=== EXERCISE DETAILS ===
The full listing, word for word and free of images, is the expected result.
[INFORMATION]
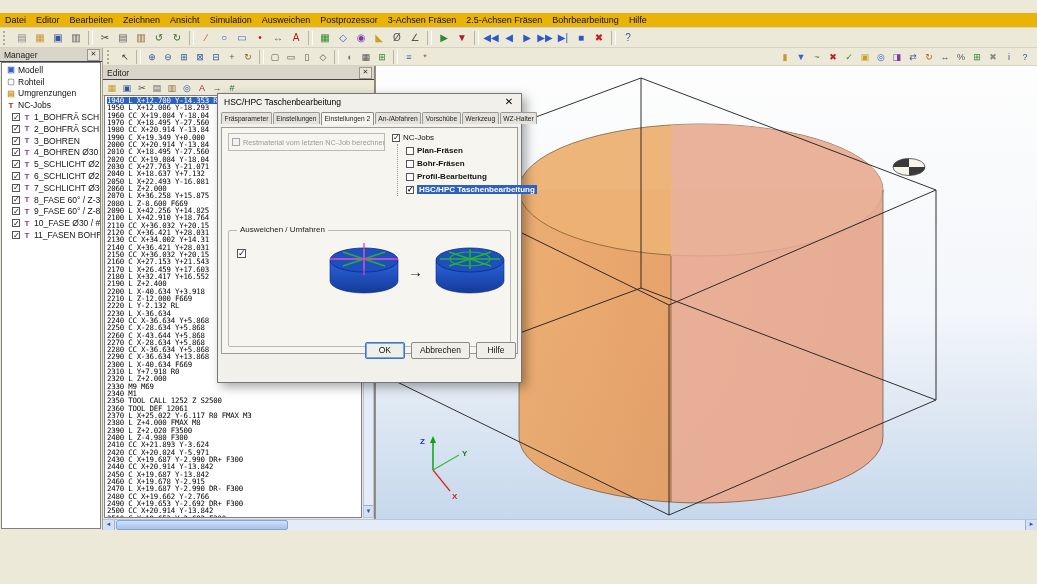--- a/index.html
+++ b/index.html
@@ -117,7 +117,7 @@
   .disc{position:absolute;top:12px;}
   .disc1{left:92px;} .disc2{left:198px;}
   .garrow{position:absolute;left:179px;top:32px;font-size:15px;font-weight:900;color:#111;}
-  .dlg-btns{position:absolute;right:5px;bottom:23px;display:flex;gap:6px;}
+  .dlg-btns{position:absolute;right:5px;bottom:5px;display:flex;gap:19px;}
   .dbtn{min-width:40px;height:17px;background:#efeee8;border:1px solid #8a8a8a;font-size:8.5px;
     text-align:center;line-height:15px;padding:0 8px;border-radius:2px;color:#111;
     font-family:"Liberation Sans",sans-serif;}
[/INFORMATION]
=== WRITTEN RESPONSE ===
--- a/index.html
+++ b/index.html
@@ -117,7 +117,7 @@
   .disc{position:absolute;top:12px;}
   .disc1{left:92px;} .disc2{left:198px;}
   .garrow{position:absolute;left:179px;top:32px;font-size:15px;font-weight:900;color:#111;}
-  .dlg-btns{position:absolute;right:5px;bottom:23px;display:flex;gap:6px;}
+  .dlg-btns{position:absolute;right:5px;bottom:5px;display:flex;gap:19px;}
   .dbtn{min-width:40px;height:17px;background:#efeee8;border:1px solid #8a8a8a;font-size:8.5px;
     text-align:center;line-height:15px;padding:0 8px;border-radius:2px;color:#111;
     font-family:"Liberation Sans",sans-serif;}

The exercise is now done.